Reps move to repatriate Chinese, ask FG to evacuate Nigerians in China

Femi Gbajabiamila

The House of Representatives has mandated its relevant Committees to probe concerned Ministries, Departments and Agencies to check the validity of all immigration documents of every Chinese citizen in Nigeria and the expatriate quota of all the Chinese businesses in Nigeria to ascertain the number of illegal and undocumented Chinese immigrants in the country and to repatriate them to China.

 

It urged the Federal Ministry of Foreign Affairs and all relevant MDAs to, as a matter of urgency, ensure that all Nigerians who wish to return home are evacuated from China and quarantined upon arrival.

 

These include Nigerians that only visited for business, Nigerians with any form of travel document and identification, Nigerians with passports but expired visas, and Nigerians with passports and valid visas who have been ejected by house owners and Nigerians who have tested negative to Covid-19.

 

The House also urged the Attorney General of the Federation and Minister of Justice, the Ministry of Foreign Affairs and all relevant MDAs to provide all necessary financial and other assistance to affected Nigerian citizens in China who wish to seek redress in any local or international court for breach of fundamental rights, loss of property or any other actionable cause occasioned by their maltreatment or discrimination in China.

 

It further mandated relevant Committees to ascertain the extent of violation of rights of Nigerians in China as well as losses arising from such maltreatments and to further engage the Chinese Parliament appropriately to register Nigeria’s National Assembly condemnation of the maltreatment, discrimination and xenophobic attacks against Nigerians in China.
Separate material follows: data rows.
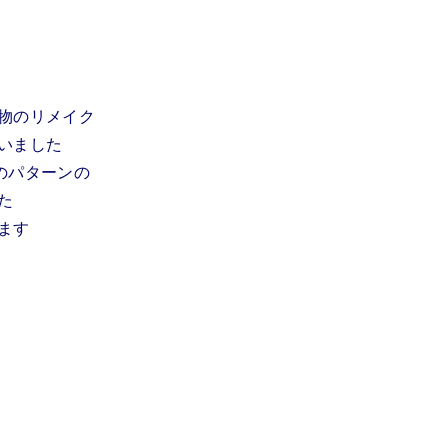
物のリメイク
いました
のパターンの
た
ます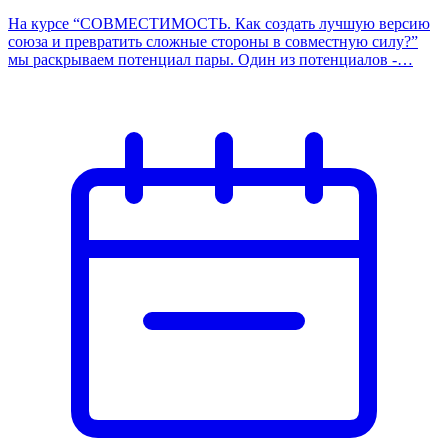
На курсе “СОВМЕСТИМОСТЬ. Как создать лучшую версию
союза и превратить сложные стороны в совместную силу?”
мы раскрываем потенциал пары. Один из потенциалов -…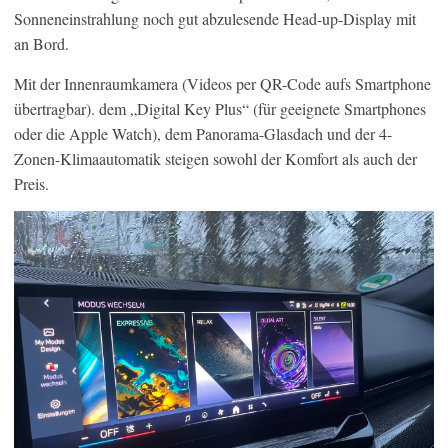
Sonneneinstrahlung noch gut abzulesende Head-up-Display mit
an Bord.
Mit der Innenraumkamera (Videos per QR-Code aufs Smartphone
übertragbar). dem „Digital Key Plus“ (für geeignete Smartphones
oder die Apple Watch), dem Panorama-Glasdach und der 4-
Zonen-Klimaautomatik steigen sowohl der Komfort als auch der
Preis.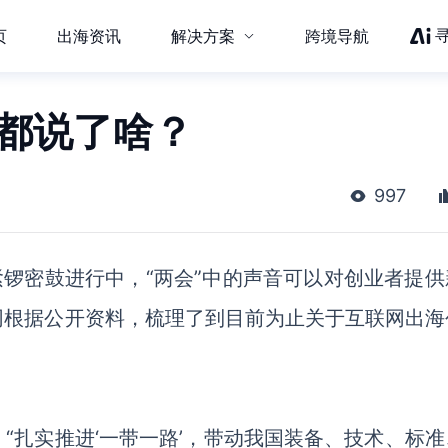
页
出海资讯
解决方案
跨境导航
上都说了啥？
997
紧锣密鼓进行中，“两会”中的声音可以对创业者提供
网根据公开资料，梳理了到目前为止关于互联网出海
“扎实推进‘一带一路’，带动我国装备、技术、标准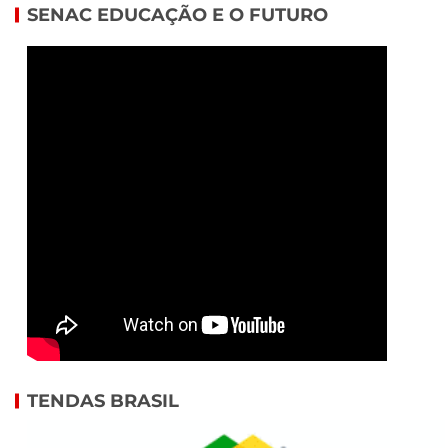
SENAC EDUCAÇÃO E O FUTURO
TENDAS BRASIL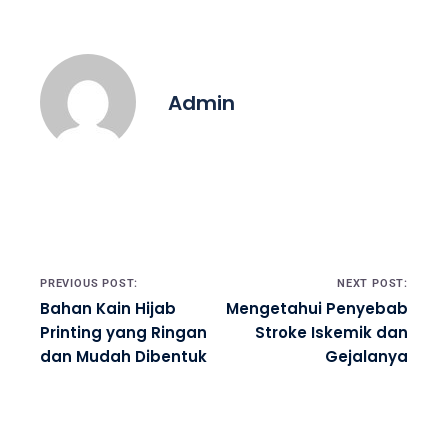
Admin
Post navigation
PREVIOUS POST:
NEXT POST:
Bahan Kain Hijab
Mengetahui Penyebab
Printing yang Ringan
Stroke Iskemik dan
dan Mudah Dibentuk
Gejalanya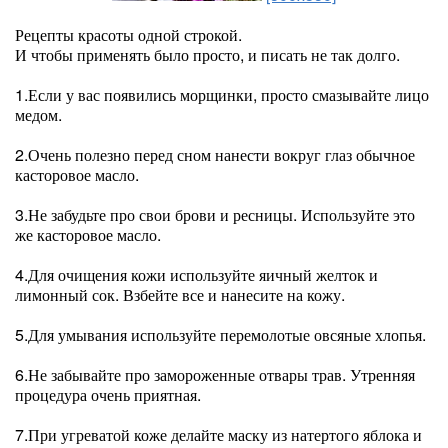
Рецепты красоты одной строкой.
И чтобы применять было просто, и писать не так долго.
1.Если у вас появились морщинки, просто смазывайте лицо
медом.
2.Очень полезно перед сном нанести вокруг глаз обычное
касторовое масло.
3.Не забудьте про свои брови и ресницы. Используйте это
же касторовое масло.
4.Для очищения кожи используйте яичный желток и
лимонный сок. Взбейте все и нанесите на кожу.
5.Для умывания используйте перемолотые овсяные хлопья.
6.Не забывайте про замороженные отвары трав. Утренняя
процедура очень приятная.
7.При угреватой коже делайте маску из натертого яблока и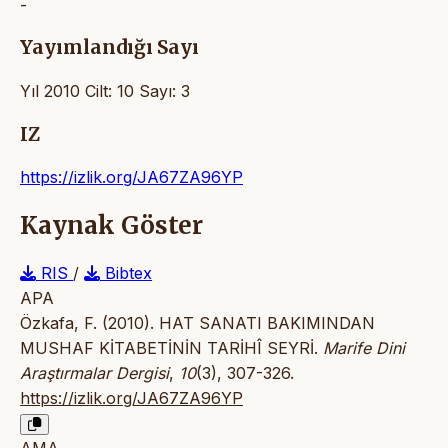
-
Yayımlandığı Sayı
Yıl 2010 Cilt: 10 Sayı: 3
IZ
https://izlik.org/JA67ZA96YP
Kaynak Göster
RIS
/
Bibtex
APA
Özkafa, F. (2010). HAT SANATI BAKIMINDAN
MUSHAF KİTABETİNİN TARİHÎ SEYRİ.
Marife Dini
Araştırmalar Dergisi
,
10
(3), 307-326.
https://izlik.org/JA67ZA96YP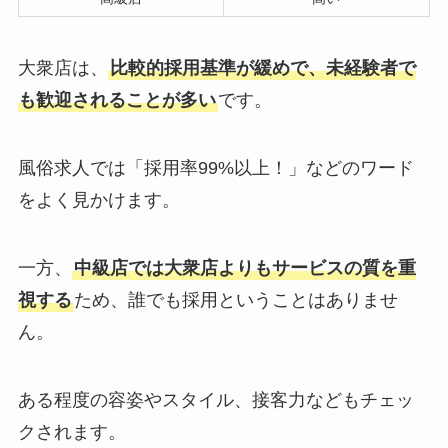
大衆店は、
比較的採用基準が緩めで、未経験者で
も歓迎されることが多い
です。
風俗求人では「採用率99%以上！」などのワード
をよく見かけます。
一方、
中級店では大衆店よりもサービスの質を重
視する
ため、誰でも採用ということはありませ
ん。
ある程度の容姿やスタイル、接客力などもチェッ
クされます。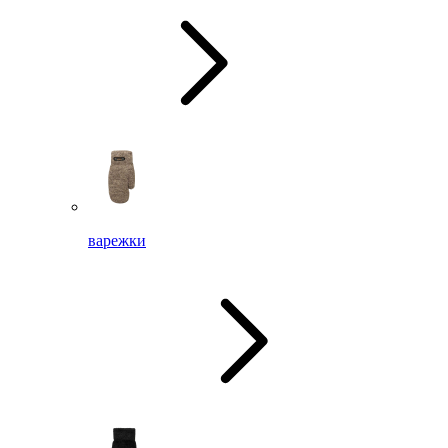
варежки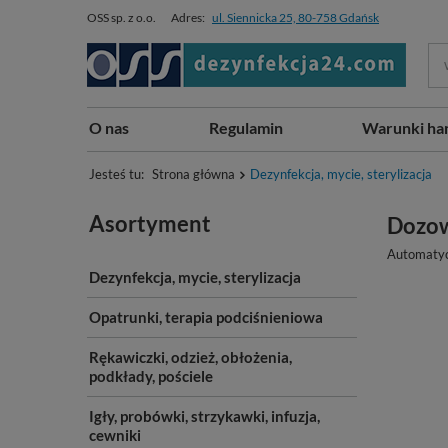
OSS sp. z o.o.
Adres:
ul. Siennicka 25, 80-758 Gdańsk
O nas
Regulamin
Warunki ha
Jesteś tu:
Strona główna
Dezynfekcja, mycie, sterylizacja
Asortyment
Dozow
Automatyc
Dezynfekcja, mycie, sterylizacja
Opatrunki, terapia podciśnieniowa
Rękawiczki, odzież, obłożenia,
podkłady, pościele
Igły, probówki, strzykawki, infuzja,
cewniki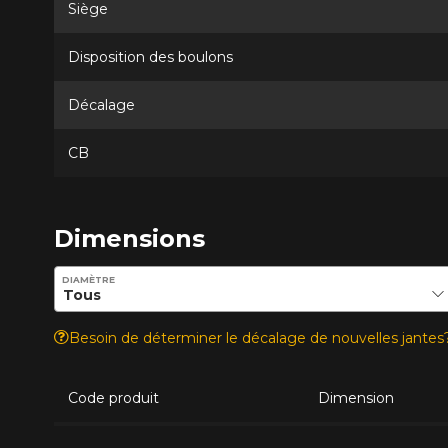
Siège
Disposition des boulons
Décalage
CB
Dimensions
Entrez les dimensions souhaitées pour vérifier la disponib
DIAMÈTRE
Besoin de déterminer le décalage de nouvelles jante
Code produit
Dimension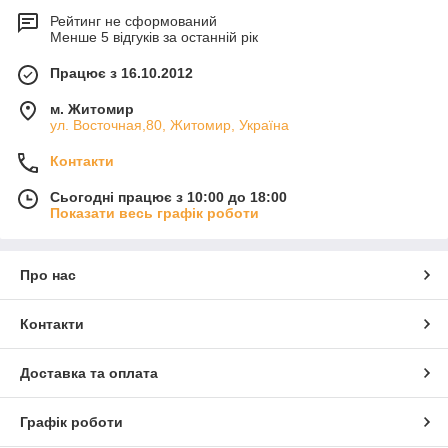
Рейтинг не сформований
Менше 5 відгуків за останній рік
Працює з 16.10.2012
м. Житомир
ул. Восточная,80, Житомир, Україна
Контакти
Сьогодні працює з 10:00 до 18:00
Показати весь графік роботи
Про нас
Контакти
Доставка та оплата
Графік роботи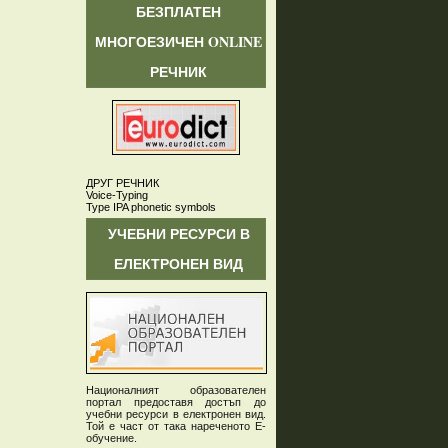
БЕЗПЛАТЕН
МНОГОЕЗИЧЕН ONLINE
РЕЧНИК
ДРУГ РЕЧНИК
Voice-Typing
Type IPA phonetic symbols
УЧЕБНИ РЕСУРСИ В
ЕЛЕКТРОНЕН ВИД
Националният образователен
портал предоставя достъп до
учебни ресурси в електронен вид.
Той е част от така нареченото Е-
обучение.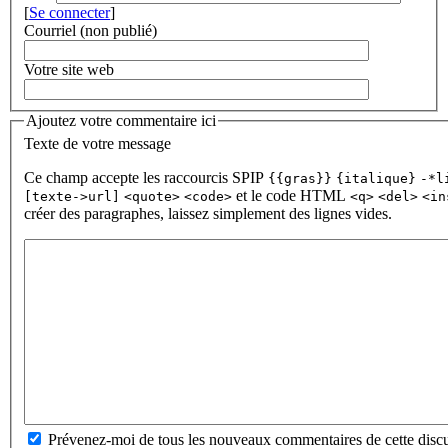
[
Se connecter
]
Courriel (non publié)
Votre site web
Ajoutez votre commentaire ici
Texte de votre message
Ce champ accepte les raccourcis SPIP
{{gras}}
{italique}
-*l
et le code HTML
[texte->url]
<quote>
<code>
<q>
<del>
<in
créer des paragraphes, laissez simplement des lignes vides.
Prévenez-moi de tous les nouveaux commentaires de cette discu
The committees are also ensure the cessation of such actions by its people and government and that treatments meted to Nigerians are compatible with China’s human rights obligations, and to report back within two weeks for further legislative action.

 

These resolutions followed the unanimous adoption of a motion on: “Maltreatment and Institutional Acts of Racial Discrimination against Nigerians Living in China by the Government of China, sponsored by Benjamin Kalu (APC, Abia) and nine others, during plenary on Tuesday.

 

Moving the motion on behalf of others, Kalu said the House was ware that as a result of the mutually beneficial diplomatic and economic relationship between Nigeria and China, about 10,000 Nigerians, including investors, traders, workers and students, currently reside in and around Guangzhou in the Guangdong Province of the Peoples Republic of China and have generated massive trade volumes between the two countries such that for 2019 alone, the Nigeria-China trade value was worth over $8.6 billion.

 

He said the House recalled that sometime on April 8, 2020, photos and videos appeared on various social media outlets depicting institutionalized acts of racial discrimination, maltreatment, xenophobic assaults, embarrassments, illegal detentions and forceful evictions of Nigerians and other Africans living in Guangzhou.

 

According Kalu, the House is: “concerned that under the pretext of curbing the spread of Covid-19 which ironically originated in Wuhan, China, several kinds of maltreatments of Nigerian citizens in Guangzhou have been perpetrated by Chinese people and authorities including wrongful confiscation of Nigerian International Passports, prolonged and illegal detention of Nigerians in the name of mandatory quarantine despite their having certificates of clean health and no recent travel history, outright refusal to test or release the test results, and the eviction of Nigerians from their homes and hotel accommodations”.

 

The Chairman House Committee on Media and Public Affairs argued that the House was worried that in the exercise of his function of protecting the interests of nationals of a Sending State as provided for under Article 5 of the Vienna Convention on Consular Relations, 1963, the Nigerian Consul General was treated in clear violation of Article 40 of the said treaty which requires the Receiving State to treat consular officers with due respect and to take all appropriate steps to prevent attacks on their persons, freedom or dignity.